Indonesia's antigraft body, the Corruption Eradication Commission, said Democratic Party chairman Anas Urbaningrum is a suspect in a case involving the construction of a multimillion-dollar sports complex in the city of Bogor, West Java. The move had been expected by local media and politicians for weeks, following leaks.
"My status as a suspect is more than due to non-legal factors," Mr. Urbaningrum told reporters at the party offices on Saturday. "I fully believe that I am not involved in the legal violations" concerning the sports complex.
"I hope that truth and justice can still be served," he added. "Because I believe our country is based on law and justice, not on the principle of power."
At the end of his statement, Mr. Urbaningrum removed his blue party jacket in a symbolic gesture.
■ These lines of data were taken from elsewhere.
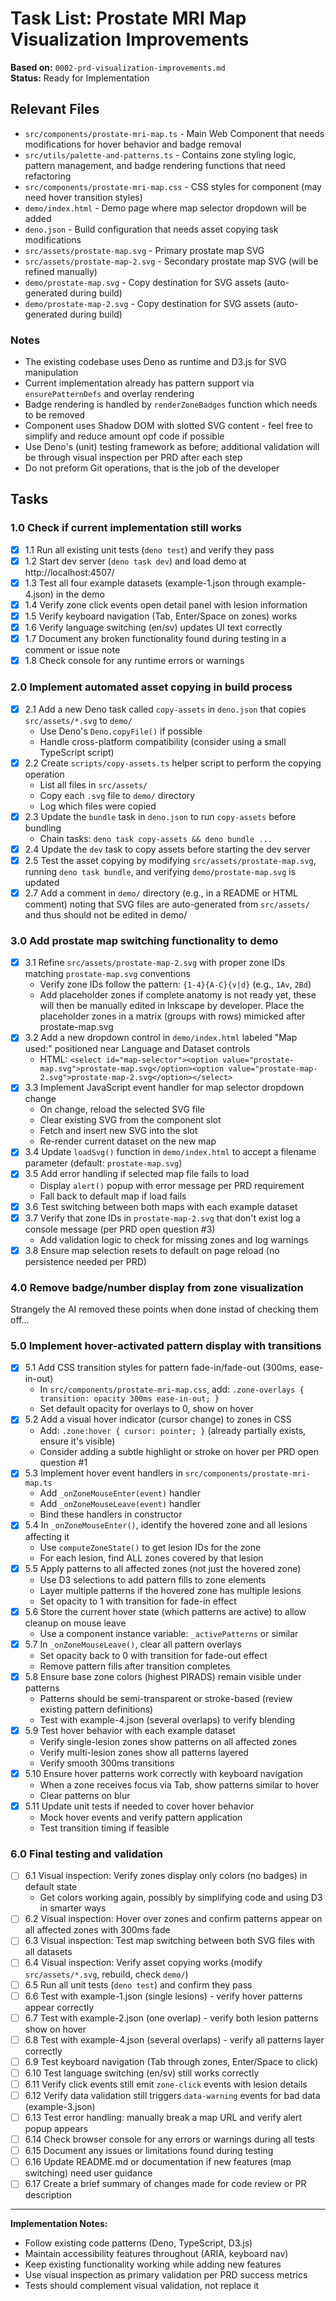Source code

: # Task List: Prostate MRI Map Visualization Improvements

**Based on:** `0002-prd-visualization-improvements.md`  
**Status:** Ready for Implementation

## Relevant Files

- `src/components/prostate-mri-map.ts` - Main Web Component that needs modifications for hover behavior and badge removal
- `src/utils/palette-and-patterns.ts` - Contains zone styling logic, pattern management, and badge rendering functions that need refactoring
- `src/components/prostate-mri-map.css` - CSS styles for component (may need hover transition styles)
- `demo/index.html` - Demo page where map selector dropdown will be added
- `deno.json` - Build configuration that needs asset copying task modifications
- `src/assets/prostate-map.svg` - Primary prostate map SVG
- `src/assets/prostate-map-2.svg` - Secondary prostate map SVG (will be refined manually)
- `demo/prostate-map.svg` - Copy destination for SVG assets (auto-generated during build)
- `demo/prostate-map-2.svg` - Copy destination for SVG assets (auto-generated during build)

### Notes

- The existing codebase uses Deno as runtime and D3.js for SVG manipulation
- Current implementation already has pattern support via `ensurePatternDefs` and overlay rendering
- Badge rendering is handled by `renderZoneBadges` function which needs to be removed
- Component uses Shadow DOM with slotted SVG content - feel free to simplify and reduce amount opf code if possible
- Use Deno's (unit) testing framework as before; additional validation will be through visual inspection per PRD after each step
- Do not preform Git operations, that is the job of the developer

## Tasks

### 1.0 Check if current implementation still works
- [x] 1.1 Run all existing unit tests (`deno test`) and verify they pass
- [x] 1.2 Start dev server (`deno task dev`) and load demo at http://localhost:4507/
- [x] 1.3 Test all four example datasets (example-1.json through example-4.json) in the demo
- [x] 1.4 Verify zone click events open detail panel with lesion information
- [x] 1.5 Verify keyboard navigation (Tab, Enter/Space on zones) works
- [x] 1.6 Verify language switching (en/sv) updates UI text correctly
- [x] 1.7 Document any broken functionality found during testing in a comment or issue note
- [x] 1.8 Check console for any runtime errors or warnings

### 2.0 Implement automated asset copying in build process
- [x] 2.1 Add a new Deno task called `copy-assets` in `deno.json` that copies `src/assets/*.svg` to `demo/`
  - Use Deno's `Deno.copyFile()` if possible
  - Handle cross-platform compatibility (consider using a small TypeScript script)
- [x] 2.2 Create `scripts/copy-assets.ts` helper script to perform the copying operation
  - List all files in `src/assets/`
  - Copy each `.svg` file to `demo/` directory
  - Log which files were copied
- [x] 2.3 Update the `bundle` task in `deno.json` to run `copy-assets` before bundling
  - Chain tasks: `deno task copy-assets && deno bundle ...`
- [x] 2.4 Update the `dev` task to copy assets before starting the dev server
- [x] 2.5 Test the asset copying by modifying `src/assets/prostate-map.svg`, running `deno task bundle`, and verifying `demo/prostate-map.svg` is updated
- [x] 2.7 Add a comment in `demo/` directory (e.g., in a README or HTML comment) noting that SVG files are auto-generated from `src/assets/` and thus should not be edited in demo/

### 3.0 Add prostate map switching functionality to demo
- [x] 3.1 Refine `src/assets/prostate-map-2.svg` with proper zone IDs matching `prostate-map.svg` conventions
  - Verify zone IDs follow the pattern: `{1-4}{A-C}{v|d}` (e.g., `1Av`, `2Bd`)
  - Add placeholder zones if complete anatomy is not ready yet, these will then be manually edited in Inkscape by developer. Place the placeholder zones in a matrix (groups with rows) mimicked after prostate-map.svg
- [x] 3.2 Add a new dropdown control in `demo/index.html` labeled "Map used:" positioned near Language and Dataset controls
  - HTML: `<select id="map-selector"><option value="prostate-map.svg">prostate-map.svg</option><option value="prostate-map-2.svg">prostate-map-2.svg</option></select>`
- [x] 3.3 Implement JavaScript event handler for map selector dropdown change
  - On change, reload the selected SVG file
  - Clear existing SVG from the component slot
  - Fetch and insert new SVG into the slot
  - Re-render current dataset on the new map
- [x] 3.4 Update `loadSvg()` function in `demo/index.html` to accept a filename parameter (default: `prostate-map.svg`)
- [x] 3.5 Add error handling if selected map file fails to load
  - Display `alert()` popup with error message per PRD requirement
  - Fall back to default map if load fails
- [x] 3.6 Test switching between both maps with each example dataset
- [x] 3.7 Verify that zone IDs in `prostate-map-2.svg` that don't exist log a console message (per PRD open question #3)
  - Add validation logic to check for missing zones and log warnings
- [x] 3.8 Ensure map selection resets to default on page reload (no persistence needed per PRD)

### 4.0 Remove badge/number display from zone visualization
Strangely the AI removed these points when done instad of checking them off...


### 5.0 Implement hover-activated pattern display with transitions
- [x] 5.1 Add CSS transition styles for pattern fade-in/fade-out (300ms, ease-in-out)
  - In `src/components/prostate-mri-map.css`, add: `.zone-overlays { transition: opacity 300ms ease-in-out; }`
  - Set default opacity for overlays to 0, show on hover
- [x] 5.2 Add a visual hover indicator (cursor change) to zones in CSS
  - Add: `.zone:hover { cursor: pointer; }` (already partially exists, ensure it's visible)
  - Consider adding a subtle highlight or stroke on hover per PRD open question #1
- [x] 5.3 Implement hover event handlers in `src/components/prostate-mri-map.ts`
  - Add `_onZoneMouseEnter(event)` handler
  - Add `_onZoneMouseLeave(event)` handler
  - Bind these handlers in constructor
- [x] 5.4 In `_onZoneMouseEnter()`, identify the hovered zone and all lesions affecting it
  - Use `computeZoneState()` to get lesion IDs for the zone
  - For each lesion, find ALL zones covered by that lesion
- [x] 5.5 Apply patterns to all affected zones (not just the hovered zone)
  - Use D3 selections to add pattern fills to zone elements
  - Layer multiple patterns if the hovered zone has multiple lesions
  - Set opacity to 1 with transition for fade-in effect
- [x] 5.6 Store the current hover state (which patterns are active) to allow cleanup on mouse leave
  - Use a component instance variable: `_activePatterns` or similar
- [x] 5.7 In `_onZoneMouseLeave()`, clear all pattern overlays
  - Set opacity back to 0 with transition for fade-out effect
  - Remove pattern fills after transition completes
- [x] 5.8 Ensure base zone colors (highest PIRADS) remain visible under patterns
  - Patterns should be semi-transparent or stroke-based (review existing pattern definitions)
  - Test with example-4.json (several overlaps) to verify blending
- [x] 5.9 Test hover behavior with each example dataset
  - Verify single-lesion zones show patterns on all affected zones
  - Verify multi-lesion zones show all patterns layered
  - Verify smooth 300ms transitions
- [x] 5.10 Ensure hover patterns work correctly with keyboard navigation
  - When a zone receives focus via Tab, show patterns similar to hover
  - Clear patterns on blur
- [x] 5.11 Update unit tests if needed to cover hover behavior
  - Mock hover events and verify pattern application
  - Test transition timing if feasible

### 6.0 Final testing and validation
- [ ] 6.1 Visual inspection: Verify zones display only colors (no badges) in default state
  - Get colors working again, possibly by simplifying code and using D3 in smarter ways
- [ ] 6.2 Visual inspection: Hover over zones and confirm patterns appear on all affected zones with 300ms fade
- [ ] 6.3 Visual inspection: Test map switching between both SVG files with all datasets
- [ ] 6.4 Visual inspection: Verify asset copying works (modify `src/assets/*.svg`, rebuild, check `demo/`)
- [ ] 6.5 Run all unit tests (`deno test`) and confirm they pass
- [ ] 6.6 Test with example-1.json (single lesions) - verify hover patterns appear correctly
- [ ] 6.7 Test with example-2.json (one overlap) - verify both lesion patterns show on hover
- [ ] 6.8 Test with example-4.json (several overlaps) - verify all patterns layer correctly
- [ ] 6.9 Test keyboard navigation (Tab through zones, Enter/Space to click)
- [ ] 6.10 Test language switching (en/sv) still works correctly
- [ ] 6.11 Verify click events still emit `zone-click` events with lesion details
- [ ] 6.12 Verify data validation still triggers `data-warning` events for bad data (example-3.json)
- [ ] 6.13 Test error handling: manually break a map URL and verify alert popup appears
- [ ] 6.14 Check browser console for any errors or warnings during all tests
- [ ] 6.15 Document any issues or limitations found during testing
- [ ] 6.16 Update README.md or documentation if new features (map switching) need user guidance
- [ ] 6.17 Create a brief summary of changes made for code review or PR description

---

**Implementation Notes:**
- Follow existing code patterns (Deno, TypeScript, D3.js)
- Maintain accessibility features throughout (ARIA, keyboard nav)
- Keep existing functionality working while adding new features
- Use visual inspection as primary validation per PRD success metrics
- Tests should complement visual validation, not replace it
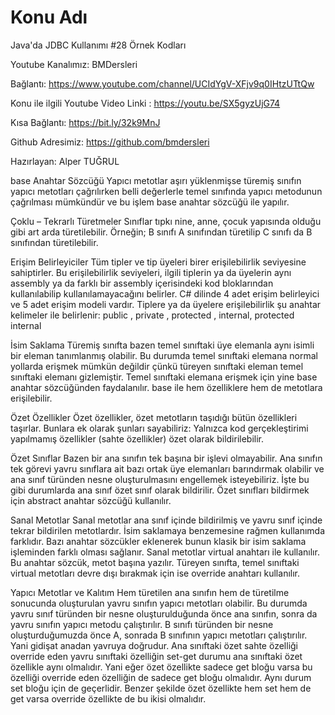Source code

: # Konu Adı
Java'da JDBC Kullanımı #28 Örnek Kodları

Youtube Kanalımız: BMDersleri

Bağlantı: https://www.youtube.com/channel/UCIdYgV-XFjv9q0IHtzUTtQw

Konu ile ilgili Youtube Video Linki : https://youtu.be/SX5gyzUjG74

Kısa Bağlantı: https://bit.ly/32k9MnJ

Github Adresimiz: https://github.com/bmdersleri

Hazırlayan: Alper TUĞRUL


base Anahtar Sözcüğü
Yapıcı metotlar aşırı yüklenmişse türemiş sınıfın yapıcı metotları çağrılırken belli değerlerle temel sınıfında yapıcı metodunun çağrılması mümkündür ve bu işlem base anahtar sözcüğü ile yapılır.

Çoklu – Tekrarlı Türetmeler
Sınıflar tıpkı nine, anne, çocuk yapısında olduğu gibi art arda türetilebilir.
Örneğin; B sınıfı A sınıfından türetilip C sınıfı da B sınıfından türetilebilir.

Erişim Belirleyiciler
Tüm tipler ve tip üyeleri birer erişilebilirlik seviyesine sahiptirler.
Bu erişilebilirlik seviyeleri, ilgili tiplerin ya da üyelerin aynı assembly ya da farklı bir assembly içerisindeki kod bloklarından kullanılabilip kullanılamayacağını belirler.
C# dilinde 4 adet erişim belirleyici ve 5 adet erişim modeli vardır.
Tiplere ya da üyelere erişilebilirlik şu anahtar kelimeler ile belirlenir: public , private , protected , internal, protected internal

İsim Saklama
Türemiş sınıfta bazen temel sınıftaki üye elemanla aynı isimli bir eleman tanımlanmış olabilir.
Bu durumda temel sınıftaki elemana normal yollarda erişmek mümkün değildir çünkü türeyen sınıftaki eleman temel sınıftaki elemanı gizlemiştir.
Temel sınıftaki elemana erişmek için yine base anahtar sözcüğünden faydalanılır.
base ile hem özelliklere hem de metotlara erişilebilir.

Özet Özellikler
Özet özellikler, özet metotların taşıdığı bütün özellikleri taşırlar. Bunlara ek olarak şunları sayabiliriz:
Yalnızca kod gerçekleştirimi yapılmamış özellikler (sahte özellikler) özet olarak bildirilebilir.

Özet Sınıflar
Bazen bir ana sınıfın tek başına bir işlevi olmayabilir.
Ana sınıfın tek görevi yavru sınıflara ait bazı ortak üye elemanları barındırmak olabilir ve ana sınıf türünden nesne oluşturulmasını engellemek isteyebiliriz.
İşte bu gibi durumlarda ana sınıf özet sınıf olarak bildirilir. Özet sınıfları bildirmek için abstract anahtar sözcüğü kullanılır.

Sanal Metotlar
Sanal metotlar ana sınıf içinde bildirilmiş ve yavru sınıf içinde tekrar bildirilen metotlardır.
İsim saklamaya benzemesine rağmen kullanımda farklıdır.
Bazı anahtar sözcükler eklenerek bunun klasik bir isim saklama işleminden farklı olması sağlanır.
Sanal metotlar virtual anahtarı ile kullanılır. Bu anahtar sözcük, metot başına yazılır. Türeyen sınıfta, temel sınıftaki virtual metotları devre dışı bırakmak için ise override anahtarı kullanılır.

Yapıcı Metotlar ve Kalıtım
Hem türetilen ana sınıfın hem de türetilme sonucunda oluşturulan yavru sınıfın yapıcı metotları olabilir.
Bu durumda yavru sınıf türünden bir nesne oluşturulduğunda önce ana sınıfın, sonra da yavru sınıfın yapıcı metodu çalıştırılır.
B sınıfı türünden bir nesne oluşturduğumuzda önce A, sonrada B sınıfının yapıcı metotları çalıştırılır.
Yani gidişat anadan yavruya doğrudur.
Ana sınıftaki özet sahte özelliği override eden yavru sınıftaki özelliğin set-get durumu ana sınıftaki özet özellikle aynı olmalıdır. Yani eğer özet özellikte sadece get bloğu varsa bu özelliği override eden özelliğin de sadece get bloğu olmalıdır. 
Aynı durum set bloğu için de geçerlidir. Benzer şekilde özet özellikte hem set hem de get varsa override özellikte de bu ikisi olmalıdır.
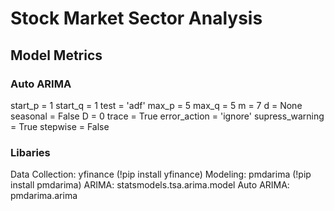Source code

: # Stock Market Sector Analysis
## Model Metrics
### Auto ARIMA
start_p = 1
start_q = 1
test = 'adf'
max_p = 5
max_q = 5
m = 7
d = None
seasonal = False
D = 0
trace = True
error_action = 'ignore'
supress_warning = True
stepwise = False

### Libaries
Data Collection: yfinance (!pip install yfinance)
Modeling: pmdarima (!pip install pmdarima)
ARIMA: statsmodels.tsa.arima.model
Auto ARIMA: pmdarima.arima
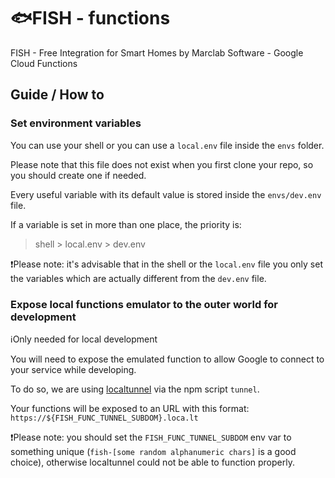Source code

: # :fish:FISH - functions

FISH - Free Integration for Smart Homes by Marclab Software - Google Cloud Functions

## Guide / How to

### Set environment variables

You can use your shell or you can use a `local.env` file inside the `envs` folder.

Please note that this file does not exist when you first clone your repo, so you should create one if needed.

Every useful variable with its default value is stored inside the `envs/dev.env` file.

If a variable is set in more than one place, the priority is:

> shell > local.env > dev.env

:exclamation:Please note: it's advisable that in the shell or the `local.env` file you only set
the variables which are actually different from the `dev.env` file.

### Expose local functions emulator to the outer world for development

:information_source:Only needed for local development

You will need to expose the emulated function to allow Google to connect to your service while
developing.

To do so, we are using [localtunnel](https://github.com/localtunnel/localtunnel) via the npm script `tunnel`.

Your functions will be exposed to an URL with this format: `https://${FISH_FUNC_TUNNEL_SUBDOM}.loca.lt`

:exclamation:Please note: you should set the `FISH_FUNC_TUNNEL_SUBDOM` env var to something unique (`fish-[some random alphanumeric chars]` is a good choice), otherwise localtunnel could not be able to function properly.
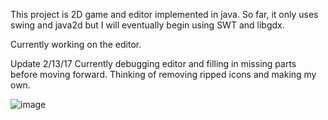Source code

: This project is 2D game and editor implemented in java. So far, it only uses swing and java2d but I
will eventually begin using SWT and libgdx.

Currently working on the editor.

Update 2/13/17
Currently debugging editor and filling in missing parts before moving forward. Thinking of removing ripped icons and making my own.

![image](http://imgur.com/zHAEg0a.png)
Commission spokesman Johan Budi said in a televised news conference late Friday that the panel had uncovered evidence sufficient enough to make it believe that Mr. Urbaningrum took a bribe related to the award of contracts for the sports center. He declined to provide details, but the violation of the relevant article of the anticorruption law he cited carries a minimum prison sentence of four years.
The commission declined to take Mr. Urbaningrum into detention, but requested that immigration officials place him under a six-month travel ban.
Sutan Bhatoegana, a senior Democratic Party official, told reporters on Saturday that party leaders would meet Sunday to discuss a replacement chairman.
The antigraft commission is an independent body that was created by the government in 2003 to investigate suspected corruption. In the past, naming a person a suspect has always led to formal charges, generally months later. The body has a perfect conviction rate in all the cases it has prosecuted.
Mr. Urbaningrum was a lawmaker in the House of Representatives until 2010, when he resigned after being elected party chairman.
President Yudhoyono has guided Indonesia through a decade of stability that has led to substantial economic gains for the world's fourth most-populous country. But the president cannot seek a third term, and his power has waned as his second term draws to a close. He hasn't designated a favorite to succeed him.
Todung Mulya Lubis, a prominent Jakarta-based lawyer and political commentator, said the Democratic Party increasingly faces an uphill battle ahead of elections in 2014, following a number of corruption cases against leading party members.
The party has "been weak, and they're getting weaker and weaker now," Mr. Lubis said "Anas had many followers and a great network across the country, and this will affect that. On the other hand, it is also an opportunity for the party to clean house. The problem is they're running out of time."